When not to use this
- Single-modality products by design — search bars, code completers, transcription tools. Don't add modalities just because the model supports them.
- Constrained-input contexts (driving, medical-glove use, low-bandwidth) — pick the one modality that works in that context and commit; orchestration overhead is dead weight.
- Early prototypes — get one modality working well before adding seams. Most multimodal failures are unreadiness in the primary modality.
See also
generative-ui — when the supporting modality is generated UI, this skill defines when to switch and generative-ui defines what to switch to.
conversation-patterns — modality transitions are repair sequences in disguise; design them as such.
progressive-disclosure — secondary modalities are often advanced features — disclose deliberately.
feedback-loops — track which modality switches the user reverses; that's the loudest implicit-feedback signal you'll get.
Design Artefacts
- Modality maps showing which modality is used at each interaction point
- Cross-modal transition specifications (trigger, content, fallback if modality unavailable)
- Input/output modality matrices per feature
- Fallback definitions when a modality is unavailable (slow connection, screen-reader, accessibility settings)

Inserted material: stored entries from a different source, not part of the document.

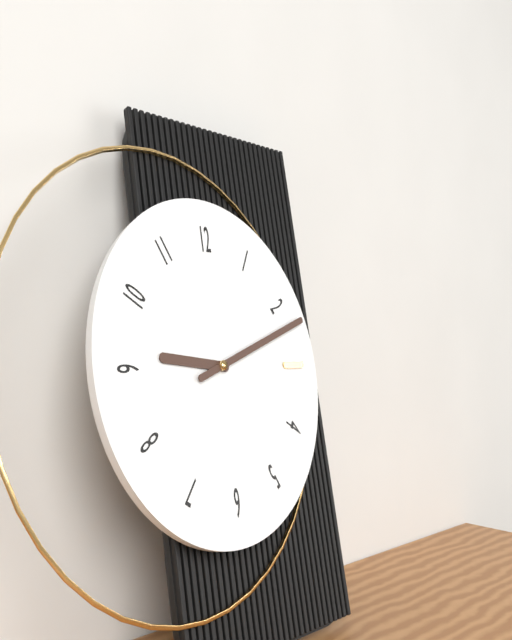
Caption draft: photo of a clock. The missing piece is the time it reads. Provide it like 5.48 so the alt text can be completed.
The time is 9.12
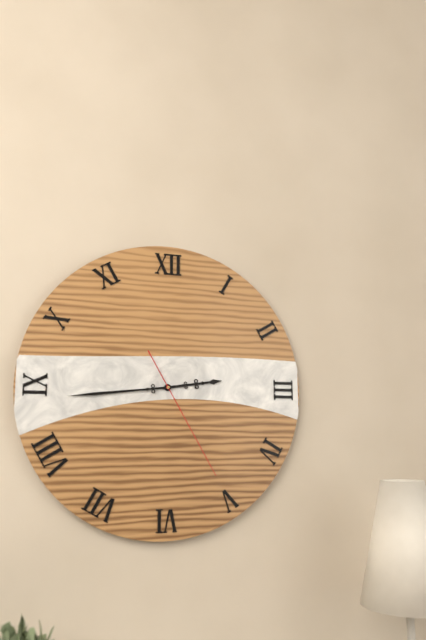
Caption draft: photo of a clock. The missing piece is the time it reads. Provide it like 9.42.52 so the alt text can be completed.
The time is 2.44.25
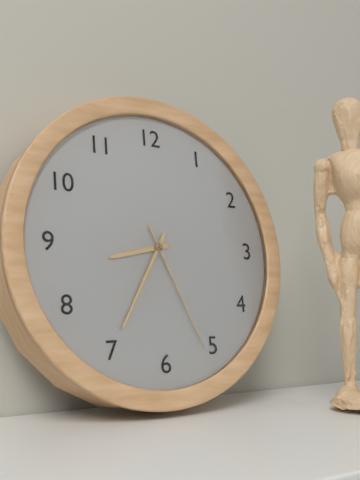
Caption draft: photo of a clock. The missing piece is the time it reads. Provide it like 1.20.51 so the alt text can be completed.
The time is 8.35.26
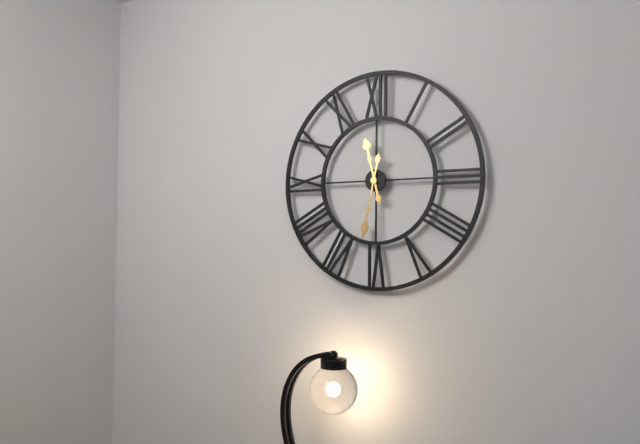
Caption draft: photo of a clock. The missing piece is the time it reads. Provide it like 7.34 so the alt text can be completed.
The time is 11.32
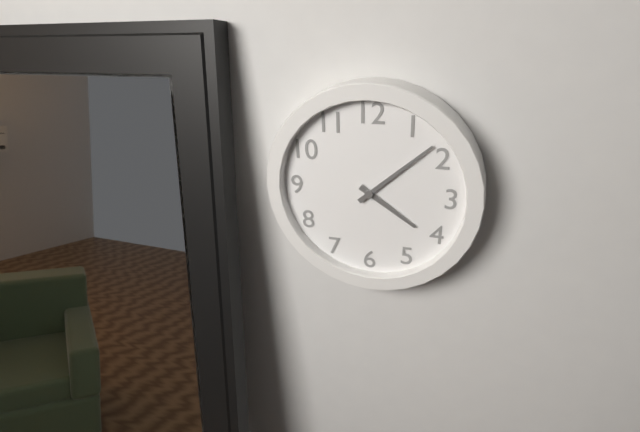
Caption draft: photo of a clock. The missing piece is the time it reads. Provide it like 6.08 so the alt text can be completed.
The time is 4.08
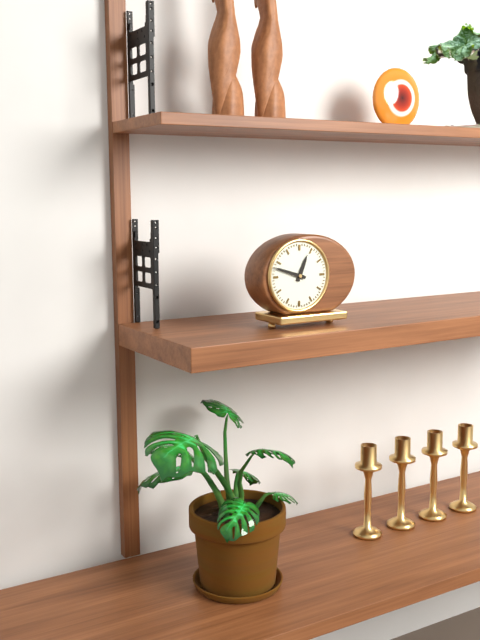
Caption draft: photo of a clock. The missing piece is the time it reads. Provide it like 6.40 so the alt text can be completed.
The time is 12.48
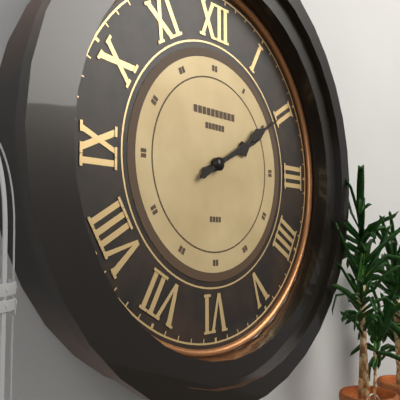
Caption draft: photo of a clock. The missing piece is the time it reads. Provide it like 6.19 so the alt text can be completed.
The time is 2.10
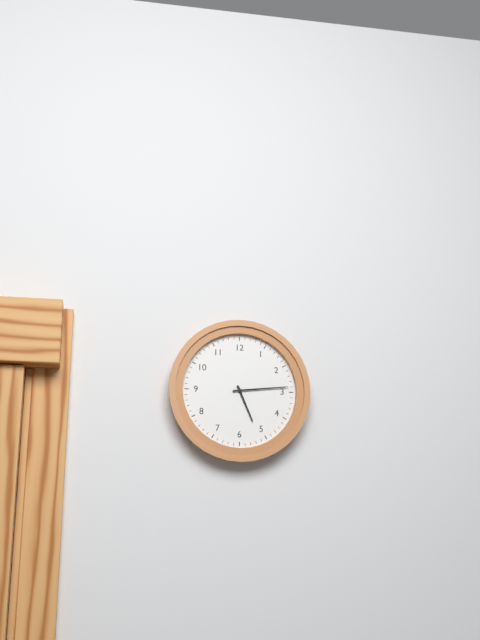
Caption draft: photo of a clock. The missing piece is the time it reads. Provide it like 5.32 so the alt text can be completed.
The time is 5.14
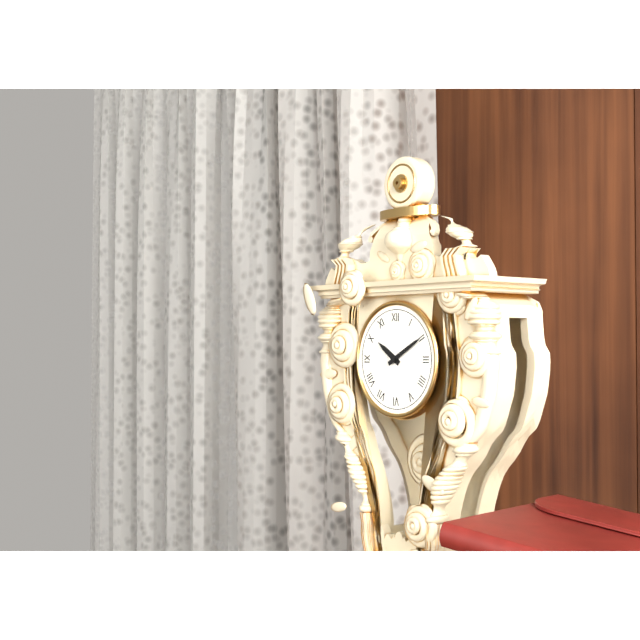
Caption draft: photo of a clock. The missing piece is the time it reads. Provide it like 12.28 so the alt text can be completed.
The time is 10.10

Worked example — modality matrix for a design-review feature:
| Stage | AI output (primary) | AI output (supporting) | User input | Why |
|---|
| Upload feedback | text confirmation | — | image (mockup) | User in image-thinking mode; AI confirms in text for a record. |
| Critique | text (numbered) | annotated image overlay | text | Numbered text is referenceable; the overlay locates each point. |
| Suggest fix | annotated image | text rationale | text or click on point | User picks: visual fix (one tap) or written justification. |
| Iterate | text | image diff | image (revised mockup) | Iteration cycle — text dominates because the user wants comparison, not impression. |
Note the pattern: the AI uses the modality that matches the user's input or the modality that's most actionable, with text as the backbone. Image is supporting most of the time, primary only at the precise moment a visual change is being agreed.
Adapted from work on multimodal interfaces and the principle that modalities should map to the user's representation of the task, not the system's capabilities (Maybury & Wahlster on intelligent multimedia interfaces).